His lips met hers. For some reason, at that moment, Jacob had a vision of a dark-haired woman in front of a loom. She was tying a knot in the cloth she was weaving. By the way the thread was wrapped and pulled, he knew this knot could never be undone.
Epilogue
When the Paris Daily newspaper came out after prom, the headline read School Bombed: One Missing. An unidentified man had held a student hostage and bombed the school before fleeing. The students, who were hysterical and dressed like angels and demons, had varying, although equally confusing, stories about what had happened. Police blamed their fuzzy memories on the stress of the event.

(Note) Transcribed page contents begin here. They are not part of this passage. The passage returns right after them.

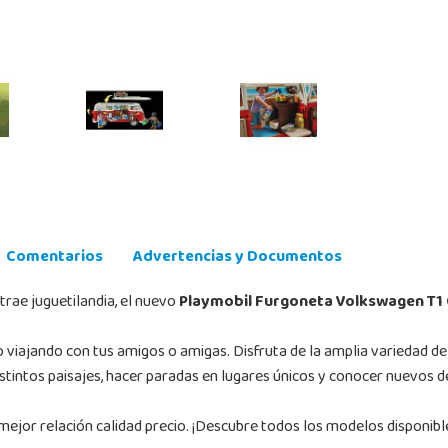
Comentarios
Advertencias y Documentos
trae juguetilandia, el nuevo
Playmobil Furgoneta Volkswagen T1
do viajando con tus amigos o amigas. Disfruta de la amplia variedad d
istintos paisajes, hacer paradas en lugares únicos y conocer nuevos d
ejor relación calidad precio. ¡Descubre todos los modelos disponible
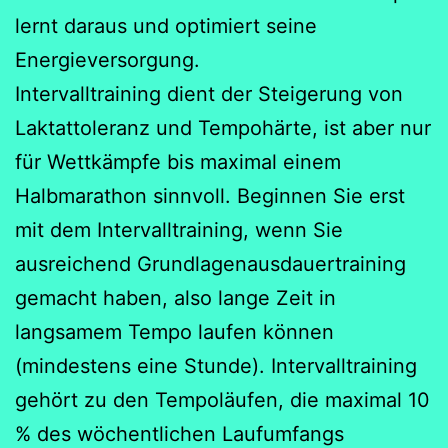
lernt daraus und optimiert seine
Energieversorgung.
Intervalltraining dient der Steigerung von
Laktattoleranz und Tempohärte, ist aber nur
für Wettkämpfe bis maximal einem
Halbmarathon sinnvoll. Beginnen Sie erst
mit dem Intervalltraining, wenn Sie
ausreichend Grundlagenausdauertraining
gemacht haben, also lange Zeit in
langsamem Tempo laufen können
(mindestens eine Stunde). Intervalltraining
gehört zu den Tempoläufen, die maximal 10
% des wöchentlichen Laufumfangs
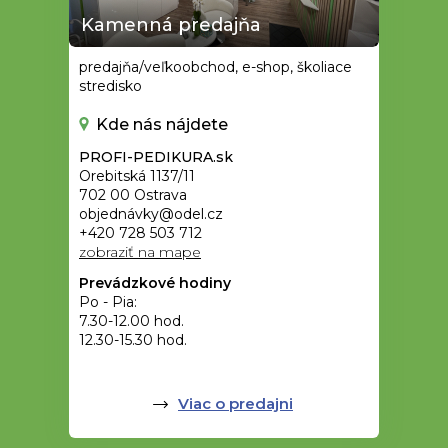
Kamenná predajňa
predajňa/veľkoobchod, e-shop, školiace
stredisko
Kde nás nájdete
PROFI-PEDIKURA.sk
Orebitská 1137/11
702 00 Ostrava
objednávky@odel.cz
+420 728 503 712
zobraziť na mape
Prevádzkové hodiny
Po - Pia:
7.30-12.00 hod.
12.30-15.30 hod.
Viac o predajni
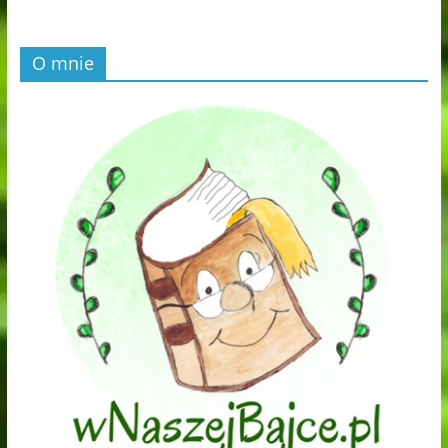
O mnie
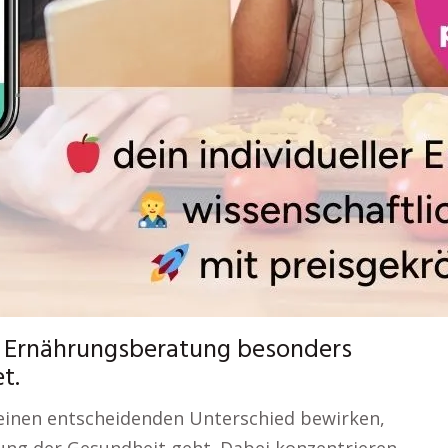
le Ernährungsberatung besonders
t.
einen entscheidenden Unterschied bewirken,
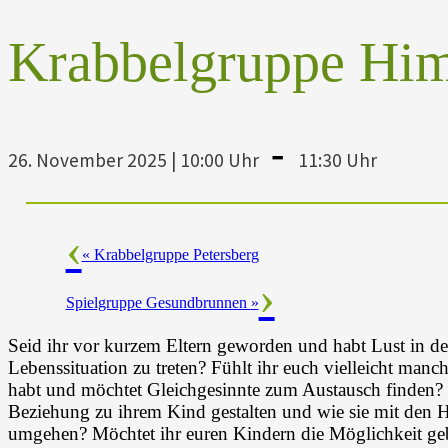
Krabbelgruppe Hi
-
26. November 2025 | 10:00 Uhr
11:30 Uhr
«
Krabbelgruppe Petersberg
Spielgruppe Gesundbrunnen
»
Seid ihr vor kurzem Eltern geworden und habt Lust in de
Lebenssituation zu treten? Fühlt ihr euch vielleicht manc
habt und möchtet Gleichgesinnte zum Austausch finden? M
Beziehung zu ihrem Kind gestalten und wie sie mit den H
umgehen? Möchtet ihr euren Kindern die Möglichkeit ge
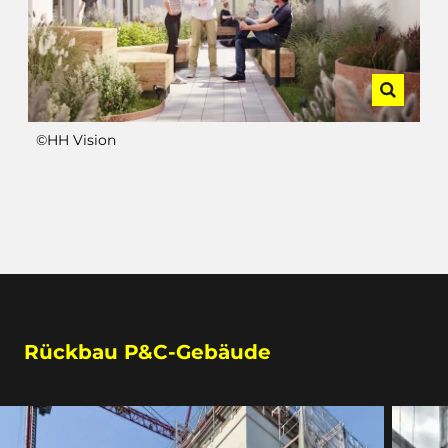
©HH Vision
Rückbau P&C-Gebäude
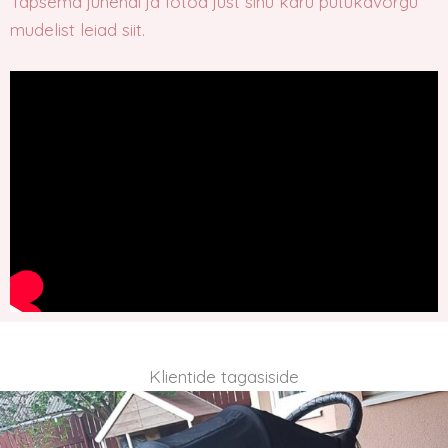
Täpsema juhendi ja fotod just sinu käru putukavõrgu
mudelist leiad siit.
Klientide tagasiside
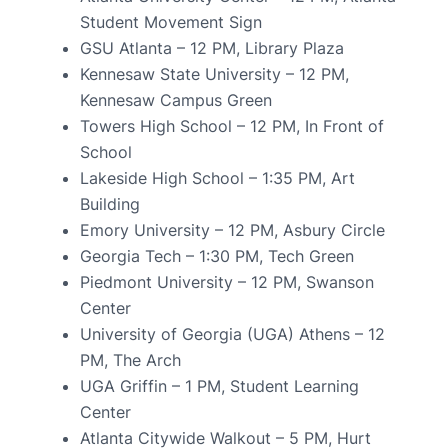
Student Movement Sign
GSU Atlanta – 12 PM, Library Plaza
Kennesaw State University – 12 PM,
Kennesaw Campus Green
Towers High School – 12 PM, In Front of
School
Lakeside High School – 1:35 PM, Art
Building
Emory University – 12 PM, Asbury Circle
Georgia Tech – 1:30 PM, Tech Green
Piedmont University – 12 PM, Swanson
Center
University of Georgia (UGA) Athens – 12
PM, The Arch
UGA Griffin – 1 PM, Student Learning
Center
Atlanta Citywide Walkout – 5 PM, Hurt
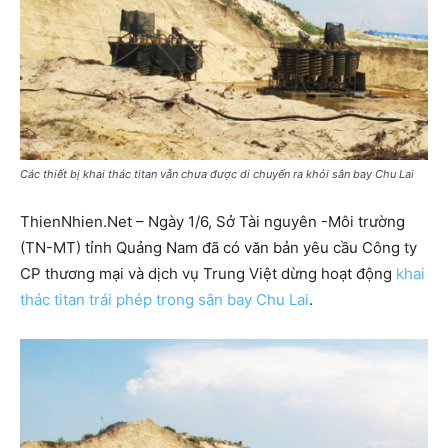
Các thiết bị khai thác titan vẫn chưa được di chuyển ra khỏi sân bay Chu Lai
ThienNhien.Net – Ngày 1/6, Sở Tài nguyên -Môi trường
(TN-MT) tỉnh Quảng Nam đã có văn bản yêu cầu Công ty
CP thương mại và dịch vụ Trung Việt dừng hoạt động
khai
thác titan trái phép trong sân bay Chu Lai
.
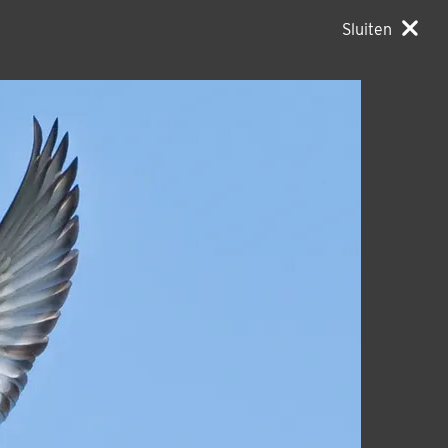
Sluiten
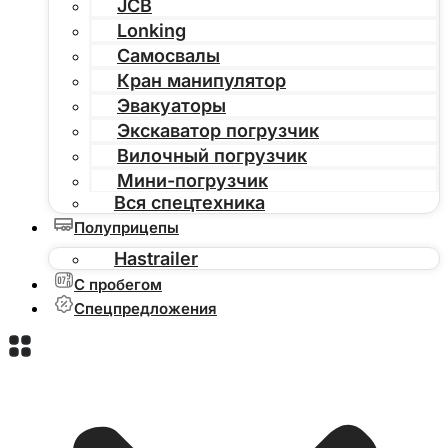
JCB
Lonking
Самосвалы
Кран манипулятор
Эвакуаторы
Экскаватор погрузчик
Вилочный погрузчик
Мини-погрузчик
Вся спецтехника
Полуприцепы
Hastrailer
С пробегом
Спецпредложения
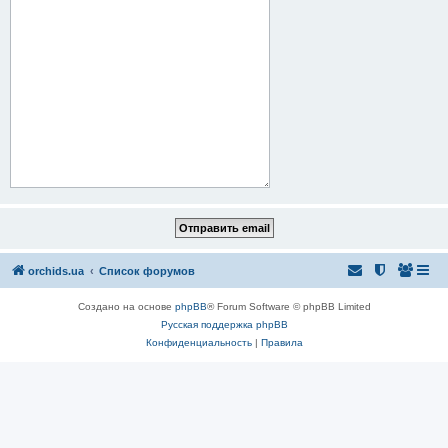
orchids.ua
Список форумов
Создано на основе
phpBB
® Forum Software © phpBB Limited
Русская поддержка phpBB
Конфиденциальность
|
Правила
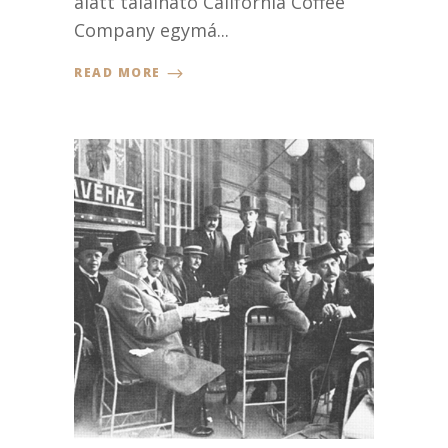
alatt található California Coffee
Company egymá...
READ MORE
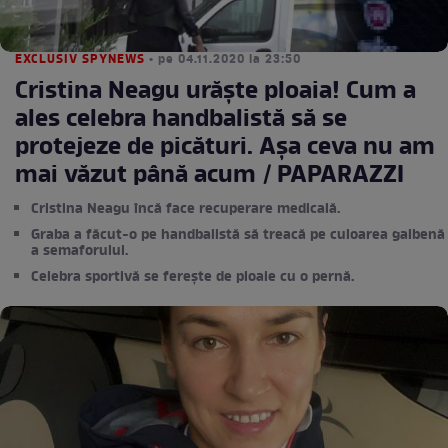
EXCLUSIV SPYNEWS
• pe 04.11.2020 la 23:50
Cristina Neagu urăște ploaia! Cum a
ales celebra handbalistă să se
protejeze de picături. Așa ceva nu am
mai văzut până acum / PAPARAZZI
Cristina Neagu încă face recuperare medicală.
Graba a făcut-o pe handbalistă să treacă pe culoarea galbenă
a semaforului.
Celebra sportivă se ferește de ploaie cu o pernă.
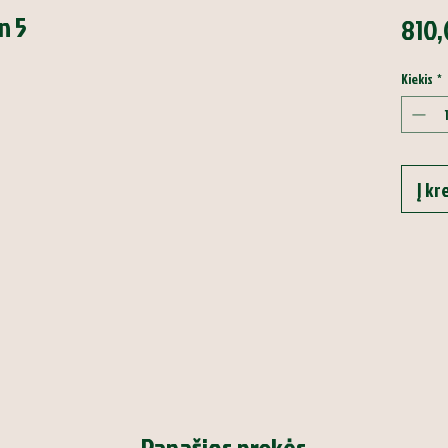
n 5
810,
Kiekis
*
Į kr
Panašios prekės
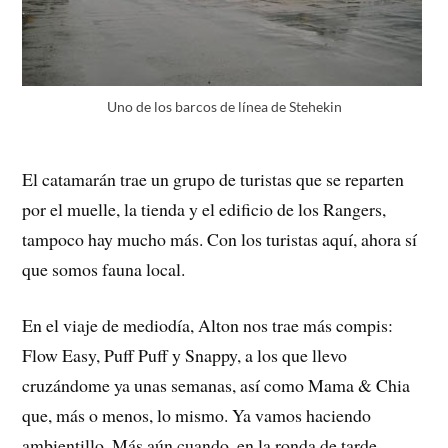
Uno de los barcos de línea de Stehekin
El catamarán trae un grupo de turistas que se reparten
por el muelle, la tienda y el edificio de los Rangers,
tampoco hay mucho más. Con los turistas aquí, ahora sí
que somos fauna local.
En el viaje de mediodía, Alton nos trae más compis:
Flow Easy, Puff Puff y Snappy, a los que llevo
cruzándome ya unas semanas, así como Mama & Chia
que, más o menos, lo mismo. Ya vamos haciendo
ambientillo. Más aún cuando, en la ronda de tarde,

In a gothic Victorian home on Rural Route One, five Soulkeepers sat around a coffee table knowing the truth. The real reason for the memory gaps was Dr. Silva’s tea, administered to each student before they were allowed to leave. Dane Michaels wasn’t simply missing; he was taken. And a girl named Mara, who none of the students had ever heard of, had given her life to give the world a chance.
“We never found her body,” Lillian said hopefully.
Gideon shook his head. “Mara is dead, Lillian; Death took her. You don’t come back from Death’s hand.”
“What about Dane? Do you think Lucifer took him to Nod? Should we go after him?” Jacob asked.
“I doubt it. Lucifer knows Dane is special to you. He wants to use him as bait. It’s you he wants, Malini,” Gideon said.
Malini flexed her right hand within her flesh glove. She looked at them with resolve. “I know what needs to be done,” she said. The entire morning she’d sifted through miles of fabric on the other side. The woven choices running through her fingers, the past and present, laid out for her to see. Panctu spoke the truth. She could see the future, or several possible futures, in their strands.
She stood, rubbing her hands together in front of her chest. It wasn’t logical that she should be their leader. She had the least experience of anyone. But she’d been born for this. “We need to reopen the school in Eden. Lucifer will be back and he will be stronger than ever. He’ll find a way to translate the list. We need to find the other Soulkeepers for their protection and for ours. The school will be a safe place to get organized until we know what we’re up against.”